Aspects of Algebraic Geometry

We would like to discuss the main open parts of the Kawaguchi–Silverman Conjecture, asserting that for a birational self-map \(f\) of a smooth projective variety \(X\) defined over \(\overline{\mathbf{Q}}\), the arithmetic degree \(\alpha_f(x)\) exists and coincides with the first dynamical degree \(\delta_f\) for any closed point \(x \in X\) with a Zariski dense orbit. Among other results, we show that this holds when \(X\) has Kodaira dimension zero and irregularity \(q(X) \geq \dim X -1\) or \(X\) is an irregular threefold (modulo one possible exception). We discuss then the existence of Zariski dense orbits, with explicit examples. This talk is based on a joint work with Professors Jungkai Chen and Huesh-Yung Lin.

For a curve of genus at least four which is either very general or very general hyperelliptic, we classify all ways in which a power of its Jacobian can be isogenous to a product of Jacobians of curves. We use this to show that for a very general principally polarized abelian variety of dimension at least four, or the intermediate Jacobian of a very general cubic threefold, no power is isogenous to a Jacobian of a curve. This confirms various cases of the Coleman–Oort conjecture and has some relation to the question whether cubic threefolds are stably irrational.
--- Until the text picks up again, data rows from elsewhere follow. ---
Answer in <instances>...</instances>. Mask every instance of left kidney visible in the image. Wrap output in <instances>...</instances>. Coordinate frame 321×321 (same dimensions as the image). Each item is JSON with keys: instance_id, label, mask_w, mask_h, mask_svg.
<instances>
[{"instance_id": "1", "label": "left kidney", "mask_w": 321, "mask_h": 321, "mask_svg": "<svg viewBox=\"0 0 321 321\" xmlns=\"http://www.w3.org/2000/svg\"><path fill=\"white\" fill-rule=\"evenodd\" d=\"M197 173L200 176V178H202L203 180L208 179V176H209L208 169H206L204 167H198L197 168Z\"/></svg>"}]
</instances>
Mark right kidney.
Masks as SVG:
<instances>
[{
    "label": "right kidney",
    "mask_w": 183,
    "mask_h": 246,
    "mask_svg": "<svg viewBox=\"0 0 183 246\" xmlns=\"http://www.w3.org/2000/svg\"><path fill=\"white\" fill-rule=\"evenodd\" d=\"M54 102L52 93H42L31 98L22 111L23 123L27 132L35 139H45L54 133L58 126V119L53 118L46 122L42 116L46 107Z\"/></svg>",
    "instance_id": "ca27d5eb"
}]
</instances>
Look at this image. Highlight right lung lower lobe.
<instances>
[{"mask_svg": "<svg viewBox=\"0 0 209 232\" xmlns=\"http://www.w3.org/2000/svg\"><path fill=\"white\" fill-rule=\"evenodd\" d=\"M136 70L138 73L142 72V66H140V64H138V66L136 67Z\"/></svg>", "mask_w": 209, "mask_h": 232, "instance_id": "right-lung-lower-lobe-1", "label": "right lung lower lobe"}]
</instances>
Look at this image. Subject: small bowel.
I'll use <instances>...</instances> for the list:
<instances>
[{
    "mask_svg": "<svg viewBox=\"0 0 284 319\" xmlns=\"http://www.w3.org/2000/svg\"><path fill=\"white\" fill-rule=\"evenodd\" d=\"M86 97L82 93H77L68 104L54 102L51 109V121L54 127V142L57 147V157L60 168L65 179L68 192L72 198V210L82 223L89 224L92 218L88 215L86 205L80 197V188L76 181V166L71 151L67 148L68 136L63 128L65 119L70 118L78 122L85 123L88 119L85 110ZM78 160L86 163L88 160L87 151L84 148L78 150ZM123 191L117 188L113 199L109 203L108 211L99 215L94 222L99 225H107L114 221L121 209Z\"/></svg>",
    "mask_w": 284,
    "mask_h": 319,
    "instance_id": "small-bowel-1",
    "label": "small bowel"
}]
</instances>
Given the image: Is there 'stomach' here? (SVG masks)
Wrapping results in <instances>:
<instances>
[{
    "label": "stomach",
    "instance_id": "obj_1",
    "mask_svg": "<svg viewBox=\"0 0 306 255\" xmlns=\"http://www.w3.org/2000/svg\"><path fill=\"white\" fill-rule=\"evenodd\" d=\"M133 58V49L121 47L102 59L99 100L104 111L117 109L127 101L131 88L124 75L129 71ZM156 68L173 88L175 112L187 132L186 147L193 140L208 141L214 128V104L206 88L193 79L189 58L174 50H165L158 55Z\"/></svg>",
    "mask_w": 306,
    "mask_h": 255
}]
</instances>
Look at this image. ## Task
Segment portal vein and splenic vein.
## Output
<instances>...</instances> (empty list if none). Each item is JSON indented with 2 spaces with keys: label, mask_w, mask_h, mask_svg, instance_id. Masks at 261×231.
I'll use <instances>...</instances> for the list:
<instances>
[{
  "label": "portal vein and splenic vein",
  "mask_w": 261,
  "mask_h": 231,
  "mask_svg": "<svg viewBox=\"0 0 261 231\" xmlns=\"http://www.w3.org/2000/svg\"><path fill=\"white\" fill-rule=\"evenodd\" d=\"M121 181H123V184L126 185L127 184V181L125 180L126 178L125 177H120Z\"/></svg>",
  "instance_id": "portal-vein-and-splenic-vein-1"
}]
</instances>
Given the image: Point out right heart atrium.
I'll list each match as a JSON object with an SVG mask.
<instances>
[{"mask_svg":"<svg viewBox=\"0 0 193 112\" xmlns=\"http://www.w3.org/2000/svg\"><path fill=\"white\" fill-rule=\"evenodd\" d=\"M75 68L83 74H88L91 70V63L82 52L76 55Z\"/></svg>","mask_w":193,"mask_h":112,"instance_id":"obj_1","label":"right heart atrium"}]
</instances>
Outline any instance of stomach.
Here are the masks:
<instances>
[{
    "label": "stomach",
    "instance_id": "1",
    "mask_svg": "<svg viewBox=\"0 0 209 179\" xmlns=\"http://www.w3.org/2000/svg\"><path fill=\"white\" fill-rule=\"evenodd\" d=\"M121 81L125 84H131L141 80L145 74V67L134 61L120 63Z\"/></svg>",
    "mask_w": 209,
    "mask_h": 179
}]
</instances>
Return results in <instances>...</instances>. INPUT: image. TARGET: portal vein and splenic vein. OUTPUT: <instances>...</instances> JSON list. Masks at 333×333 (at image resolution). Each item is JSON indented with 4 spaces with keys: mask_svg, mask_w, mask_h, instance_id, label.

Joint work with Olivier de Gaay Fortman.

I will report on joint work with E. Colombo and G.P. Pirola, where we study asymptotic directions in the tangent bundle of the moduli space of curves of genus \(g\), namely those tangent directions that are annihilated by the second fundamental form of the Torelli map. I will exhibit examples of asymptotic directions for any \(g \geq 4\). I will show that if the rank \(d\) of a tangent direction at \([C]\) (with respect to the infinitesimal deformation map) is less than the Clifford index of the curve \(C\), then the tangent direction is not asymptotic. Finally I will determine all asymptotic directions of rank \(1\) and give an almost complete description of asymptotic directions of rank \(2\).

Given homeomorphic compact complex manifolds \(X\) and \(Y\), mostly projective, I will discuss in various cases when \(X\) and \(Y\) are actually biholomorphic. An application to a compactification problem will be given.